WHAT YOU WILL DO: Extract, exactly as written, each line from the start of the records below to the line containing "left knee: (257, 360)", both ends included; drop the pictures.

EXTRACTED RECORDS:
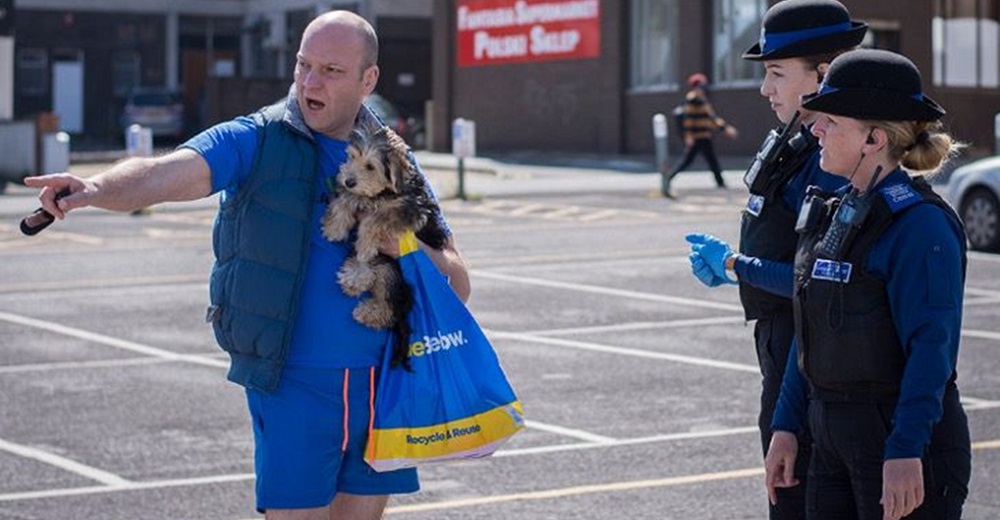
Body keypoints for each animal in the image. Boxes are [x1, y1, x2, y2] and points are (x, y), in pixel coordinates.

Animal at [322, 128, 448, 368]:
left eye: (371, 166)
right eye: (352, 157)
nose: (348, 180)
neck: (384, 192)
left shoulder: (409, 211)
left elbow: (377, 219)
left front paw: (364, 241)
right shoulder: (364, 196)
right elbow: (349, 199)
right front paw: (335, 226)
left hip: (391, 275)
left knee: (390, 308)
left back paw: (368, 309)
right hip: (383, 265)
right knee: (366, 269)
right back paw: (354, 278)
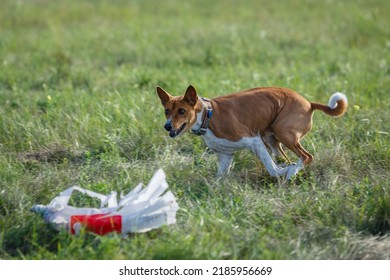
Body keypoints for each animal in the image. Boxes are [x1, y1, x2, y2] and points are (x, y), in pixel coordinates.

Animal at [156, 84, 348, 179]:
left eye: (181, 111)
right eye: (166, 111)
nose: (167, 126)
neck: (208, 115)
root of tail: (309, 103)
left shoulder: (254, 141)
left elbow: (272, 169)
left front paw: (283, 172)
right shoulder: (225, 156)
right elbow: (219, 178)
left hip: (283, 133)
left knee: (306, 157)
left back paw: (291, 172)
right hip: (272, 139)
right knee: (290, 158)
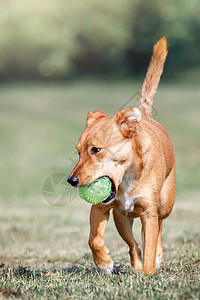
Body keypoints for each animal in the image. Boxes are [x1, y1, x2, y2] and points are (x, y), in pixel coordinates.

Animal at [67, 37, 175, 274]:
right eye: (78, 151)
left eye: (95, 149)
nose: (72, 180)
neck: (126, 178)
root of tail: (145, 114)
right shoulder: (100, 207)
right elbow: (94, 239)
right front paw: (104, 263)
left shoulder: (149, 212)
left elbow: (150, 243)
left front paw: (148, 273)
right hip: (121, 218)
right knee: (133, 244)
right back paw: (134, 265)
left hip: (165, 204)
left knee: (159, 229)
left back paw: (156, 258)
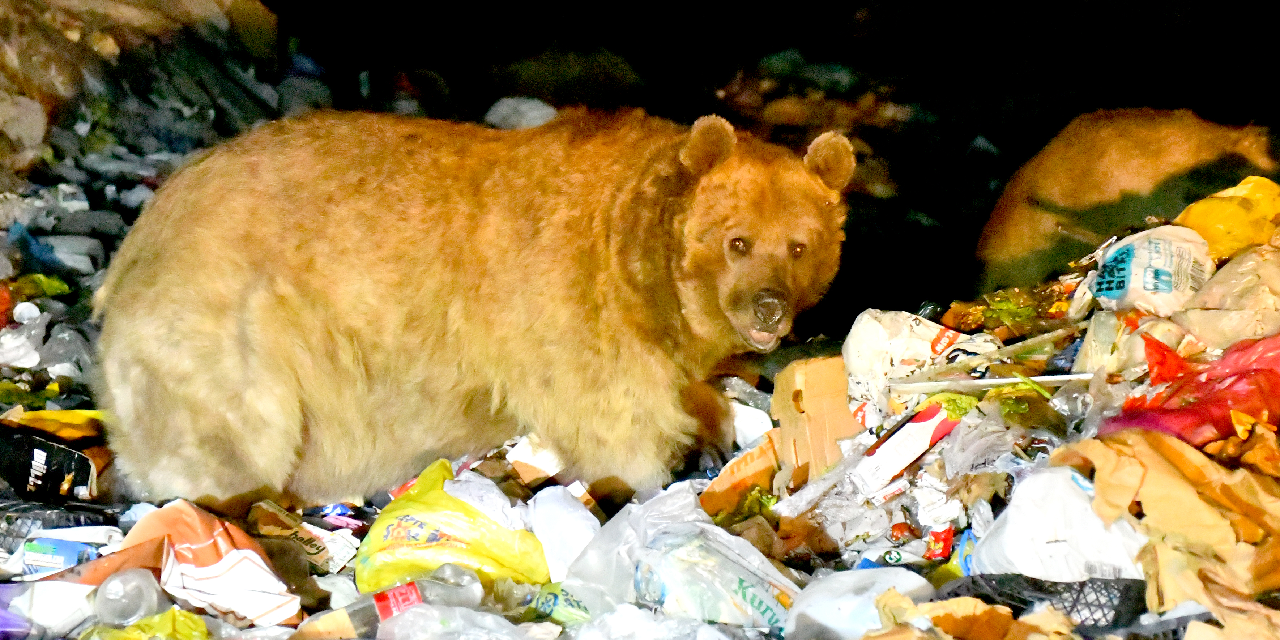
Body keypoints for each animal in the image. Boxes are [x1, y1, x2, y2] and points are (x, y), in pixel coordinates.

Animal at [90, 110, 849, 509]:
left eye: (800, 244)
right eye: (737, 240)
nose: (770, 307)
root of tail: (139, 235)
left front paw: (717, 427)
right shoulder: (568, 302)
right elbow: (613, 415)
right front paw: (649, 478)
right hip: (230, 314)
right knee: (233, 424)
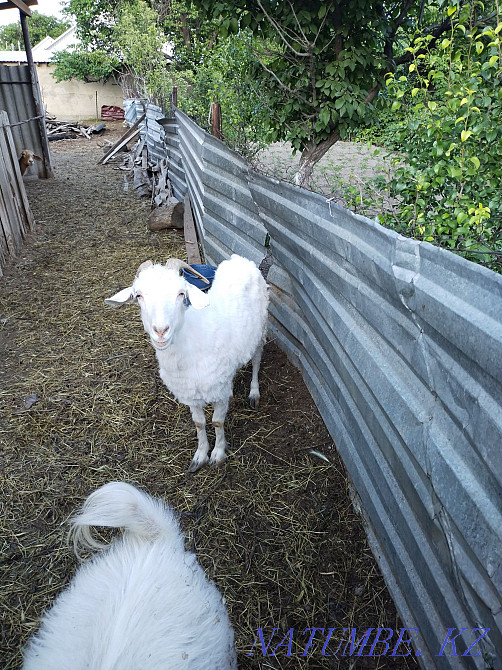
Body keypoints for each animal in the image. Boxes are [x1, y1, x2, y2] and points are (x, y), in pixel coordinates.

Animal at [106, 254, 269, 472]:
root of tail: (240, 259)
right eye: (138, 295)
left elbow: (217, 422)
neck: (192, 339)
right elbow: (199, 423)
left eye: (181, 293)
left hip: (261, 329)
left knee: (257, 360)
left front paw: (218, 454)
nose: (161, 331)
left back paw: (254, 392)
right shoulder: (190, 390)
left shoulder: (218, 390)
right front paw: (200, 455)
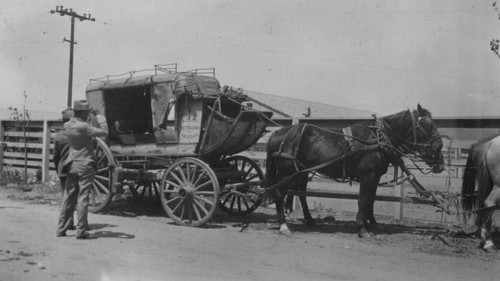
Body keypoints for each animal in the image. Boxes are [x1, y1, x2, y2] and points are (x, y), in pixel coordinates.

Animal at [264, 104, 444, 235]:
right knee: (279, 194)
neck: (378, 139)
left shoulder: (375, 177)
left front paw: (373, 223)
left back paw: (309, 220)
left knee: (300, 193)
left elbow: (371, 200)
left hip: (300, 172)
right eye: (427, 124)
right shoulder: (368, 176)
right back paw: (283, 225)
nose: (439, 147)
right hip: (286, 172)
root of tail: (277, 134)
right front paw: (361, 228)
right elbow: (363, 200)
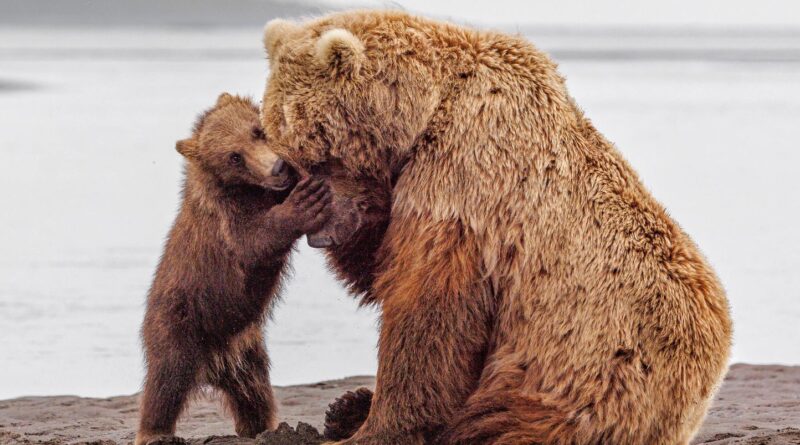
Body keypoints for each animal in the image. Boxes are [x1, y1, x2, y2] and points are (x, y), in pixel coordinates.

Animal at [260, 10, 732, 444]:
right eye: (282, 141)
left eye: (315, 150)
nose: (319, 234)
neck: (425, 112)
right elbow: (381, 266)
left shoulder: (467, 182)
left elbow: (428, 307)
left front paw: (380, 429)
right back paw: (347, 405)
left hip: (584, 378)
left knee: (502, 420)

YOUR RESPONSE:
Body keypoints for each animal in the image. Boxes are [x1, y1, x2, y2] and points are (x, y), in pixel coordinates.

Animal at [322, 128, 448, 368]:
left eye: (371, 166)
right eye: (352, 157)
nose: (348, 180)
neck: (384, 192)
left shoulder: (409, 211)
left elbow: (377, 219)
left front paw: (364, 241)
right shoulder: (364, 196)
right elbow: (349, 199)
right front paw: (335, 226)
left hip: (391, 275)
left knee: (390, 308)
left back paw: (368, 309)
right hip: (383, 265)
right knee: (366, 269)
right back paw: (354, 278)
Body keypoints for each animal in the image. Boxes are [x1, y1, x2, y2] and points are (x, y), in pixel coordinates.

Animal at [156, 84, 348, 179]:
left eye: (181, 111)
right eye: (166, 111)
nose: (167, 126)
neck: (208, 115)
root of tail: (309, 103)
left shoulder: (254, 141)
left elbow: (272, 169)
left front paw: (283, 172)
right shoulder: (225, 156)
right elbow: (219, 178)
left hip: (283, 133)
left knee: (306, 157)
left back paw: (291, 172)
right hip: (272, 139)
right knee: (290, 158)
Body keypoints for each animal in the image. Boxes are [x1, y1, x2, y2] and points are (x, y), in pixel coordinates.

Animal at [67, 37, 175, 274]:
right eye: (78, 151)
left eye: (95, 149)
nose: (72, 180)
neck: (126, 178)
root of tail: (145, 114)
right shoulder: (100, 207)
right elbow: (94, 239)
right front paw: (104, 263)
left shoulder: (149, 212)
left elbow: (150, 243)
left front paw: (148, 273)
right hip: (121, 218)
right knee: (133, 244)
right back paw: (134, 265)
left hip: (165, 204)
left knee: (159, 229)
left back paw: (156, 258)
Body keypoints for each animal in the image. Boxes are [x1, y1, x2, y2] and points are (x, y), in pixel coordinates.

Animal at [90, 110, 849, 509]:
left eye: (800, 244)
right eye: (737, 240)
nose: (770, 307)
root of tail: (139, 235)
left front paw: (717, 427)
right shoulder: (568, 302)
right elbow: (613, 415)
right front paw: (649, 478)
right hip: (230, 314)
right knee: (233, 424)
Body keypoints for each animal in the image. Boxes are [x1, y1, x2, y2] and points are (x, y), in pixel coordinates.

Animal at [106, 254, 269, 472]:
root of tail: (240, 259)
right eye: (138, 295)
left elbow: (217, 422)
neck: (192, 339)
right elbow: (199, 423)
left eye: (181, 293)
left hip: (261, 329)
left knee: (257, 360)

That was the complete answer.